Zentrale Erfolgsfaktoren des Programms waren und sind laut Hans-Peter Machwürth
- der „co-kreative Konzeptionsprozess“ mit dem Sartorius Core Team und Mitgliedern des globalen Senior-Managements,
- das Einbinden firmeninterner Experten als Unterstützer der Teilnehmer in das Programm und deren systematische Vorbereitung auf ihre Aufgabe,
- das Einbinden der Führungskräfte in den Praxistransfer des Gelernten und
- das Konzept des sozialen von- und miteinander Lernens, bei dem Wissen weltweit geteilt und internationale Netzwerke aufgebaut werden.

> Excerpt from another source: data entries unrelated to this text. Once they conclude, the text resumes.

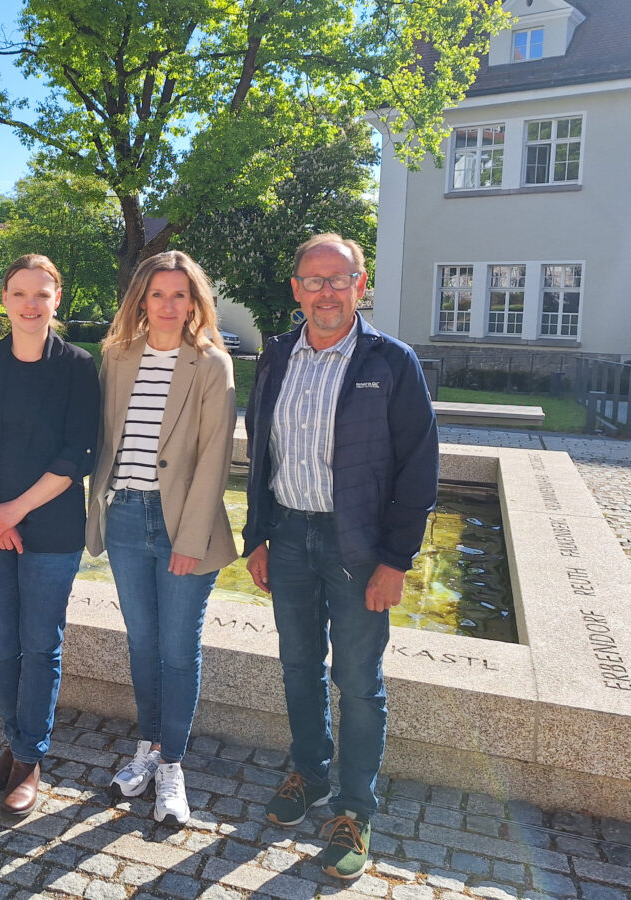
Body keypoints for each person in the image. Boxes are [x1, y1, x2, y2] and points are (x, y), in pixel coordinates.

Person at [243, 233, 438, 880]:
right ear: (296, 289)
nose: (326, 291)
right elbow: (260, 454)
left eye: (339, 279)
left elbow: (418, 469)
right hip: (290, 537)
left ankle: (354, 809)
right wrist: (258, 536)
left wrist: (396, 560)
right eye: (313, 280)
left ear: (361, 285)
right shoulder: (275, 358)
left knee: (358, 683)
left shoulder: (391, 363)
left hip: (359, 549)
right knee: (298, 665)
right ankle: (307, 772)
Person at [86, 250, 237, 826]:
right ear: (141, 300)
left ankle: (173, 763)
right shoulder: (117, 356)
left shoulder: (212, 364)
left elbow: (214, 460)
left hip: (182, 526)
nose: (168, 305)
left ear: (195, 301)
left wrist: (190, 539)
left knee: (178, 651)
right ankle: (147, 749)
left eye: (180, 295)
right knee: (143, 645)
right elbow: (105, 442)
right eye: (157, 295)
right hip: (125, 517)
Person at [0, 254, 99, 819]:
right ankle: (17, 748)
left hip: (52, 528)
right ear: (4, 299)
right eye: (19, 294)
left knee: (40, 645)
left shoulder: (79, 366)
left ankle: (29, 758)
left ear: (58, 298)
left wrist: (15, 510)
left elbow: (77, 453)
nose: (30, 305)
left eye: (42, 294)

BDVT prämiert das Sales Enablement Program
Als weitere Erfolgsfaktoren nennt Ines Rannenberg, dass sich die Teilnehmer in dem Programm auf „eine lange Lernreise“ begeben, bei der jedoch aufgrund der „aktiven Gestaltung“ – mittels Rollenspielen, Gruppenarbeiten, kollegialem Feedback usw. – ihre Lernmotivation stets hoch bleibt. Zudem ist durch die Arbeit an konkreten Praxisfällen stets die Relevanz des Gelernten klar. All diese Faktoren trugen dazu bei, dass mit dem Programm auch das Fundament für eine neue Lernkultur in der Sparte Bioprocess Solutions geschaffen wurde.
Das sah auch die Jury des Berufsverbands für Training, Beratung und Coaching (BDVT) bei der diesjährigen Verleihung des renommierten Europäischen Trainingspreises Ende Mai in Berlin so. Deshalb zeichnete sie das Projekt mit dem Europäischen Trainingspreis in Silber in der Kategorie Hybrid/Blended Learning aus. Expressis verbis lobte sie zudem „den Aufbau der 13-wöchigen Wertereise“, der „ein synchrones und asynchrones Lernen auf Augenhöhe ermöglicht“.